Вышли. Клара Грин только что вернулась. Приняла Андреа с детской радостью. Она, конечно, предпочла бы обедать наедине с ним, но приняла приглашение, не колеблясь, написала записку с отказом от более раннего обещания, отправила подруге ключ от ложи. Казалась счастливой. Стала рассказывать тысячи своих сентиментальных историй, задала ему тысячу сентиментальных вопросов, клялась, что никогда не могла забыть его. Говорила, держа его руки в своих:
— Я люблю вас больше, чем могу высказать словами, Эндрью.
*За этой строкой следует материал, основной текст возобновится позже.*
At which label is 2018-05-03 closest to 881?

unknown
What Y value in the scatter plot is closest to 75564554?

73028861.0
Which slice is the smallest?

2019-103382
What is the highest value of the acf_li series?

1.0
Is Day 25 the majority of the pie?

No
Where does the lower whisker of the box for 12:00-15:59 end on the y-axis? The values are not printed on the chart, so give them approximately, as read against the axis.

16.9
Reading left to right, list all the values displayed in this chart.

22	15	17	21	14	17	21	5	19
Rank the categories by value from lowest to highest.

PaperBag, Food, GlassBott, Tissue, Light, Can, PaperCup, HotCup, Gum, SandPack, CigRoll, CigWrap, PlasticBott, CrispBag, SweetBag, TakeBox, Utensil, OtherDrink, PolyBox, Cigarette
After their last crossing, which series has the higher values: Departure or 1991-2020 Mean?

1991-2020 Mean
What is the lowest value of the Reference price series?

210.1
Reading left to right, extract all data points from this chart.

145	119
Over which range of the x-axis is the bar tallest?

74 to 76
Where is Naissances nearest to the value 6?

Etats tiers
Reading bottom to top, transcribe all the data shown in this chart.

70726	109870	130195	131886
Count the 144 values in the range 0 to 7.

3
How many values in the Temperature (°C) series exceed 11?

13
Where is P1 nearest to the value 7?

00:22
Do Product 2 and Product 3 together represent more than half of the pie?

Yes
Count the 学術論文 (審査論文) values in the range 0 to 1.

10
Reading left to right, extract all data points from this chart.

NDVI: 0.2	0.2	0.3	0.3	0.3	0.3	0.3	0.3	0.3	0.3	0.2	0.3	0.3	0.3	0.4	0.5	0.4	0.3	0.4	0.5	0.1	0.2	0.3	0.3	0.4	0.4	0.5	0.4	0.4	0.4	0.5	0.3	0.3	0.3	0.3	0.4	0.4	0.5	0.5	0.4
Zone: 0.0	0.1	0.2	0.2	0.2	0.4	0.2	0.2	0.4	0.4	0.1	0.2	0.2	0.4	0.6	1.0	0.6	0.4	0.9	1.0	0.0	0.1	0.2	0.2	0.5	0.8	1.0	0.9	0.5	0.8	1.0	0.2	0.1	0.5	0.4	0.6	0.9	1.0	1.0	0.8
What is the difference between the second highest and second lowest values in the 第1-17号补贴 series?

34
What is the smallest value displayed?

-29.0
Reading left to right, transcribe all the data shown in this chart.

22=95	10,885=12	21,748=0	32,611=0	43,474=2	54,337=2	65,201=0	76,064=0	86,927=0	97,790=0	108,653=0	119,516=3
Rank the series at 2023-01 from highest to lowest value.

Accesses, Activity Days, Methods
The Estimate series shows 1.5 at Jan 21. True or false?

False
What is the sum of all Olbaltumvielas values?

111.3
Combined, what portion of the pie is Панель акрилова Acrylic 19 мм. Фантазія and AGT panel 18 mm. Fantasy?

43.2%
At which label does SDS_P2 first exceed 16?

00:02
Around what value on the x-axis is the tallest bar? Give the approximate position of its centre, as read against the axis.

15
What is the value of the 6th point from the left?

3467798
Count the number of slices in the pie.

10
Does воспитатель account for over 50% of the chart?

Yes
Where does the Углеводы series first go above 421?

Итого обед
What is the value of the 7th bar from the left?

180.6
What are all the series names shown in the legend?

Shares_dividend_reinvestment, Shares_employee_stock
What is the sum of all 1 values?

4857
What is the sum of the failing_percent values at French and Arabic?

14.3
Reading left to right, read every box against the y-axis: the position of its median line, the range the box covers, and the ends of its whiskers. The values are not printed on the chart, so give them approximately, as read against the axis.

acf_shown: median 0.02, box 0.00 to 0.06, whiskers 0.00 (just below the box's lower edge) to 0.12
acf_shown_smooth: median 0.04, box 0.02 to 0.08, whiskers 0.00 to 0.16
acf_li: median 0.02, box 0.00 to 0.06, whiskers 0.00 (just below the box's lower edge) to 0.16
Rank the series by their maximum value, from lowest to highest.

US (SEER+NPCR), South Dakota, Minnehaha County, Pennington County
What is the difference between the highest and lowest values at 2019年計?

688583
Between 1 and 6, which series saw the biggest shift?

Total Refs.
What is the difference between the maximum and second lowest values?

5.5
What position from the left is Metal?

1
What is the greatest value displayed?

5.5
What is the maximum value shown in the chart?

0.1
Была еще молода. С этим своим чистым и прямым профилем, увенчанным белокурыми волосами, с низким пробором на лбу, она казалась греческой красавицей из кипеэка. В ее облике был некий эстетический налет, оставшийся от любви поэта — художника Адольфа Джекиля, последователя Джона Китса в поэзии и Холмана Гента в живописи, писавшего неясные сонеты и изображавшего сюжеты из Новой Жизни. Она позировала для «Сивиллы с пальмами» и «Мадонны с лилией». Равно как однажды позировала и Андреа, для этюда головы. Стало быть, была облагорожена искусством. Но, по существу, не обладала никакими духовными качествами, наоборот, строго говоря, эта экзальтированная сентиментальность делала ее несколько приторной, что нередко встречается у англичанок легкого поведения и странно идет в разрез с развращенностью их сладострастия.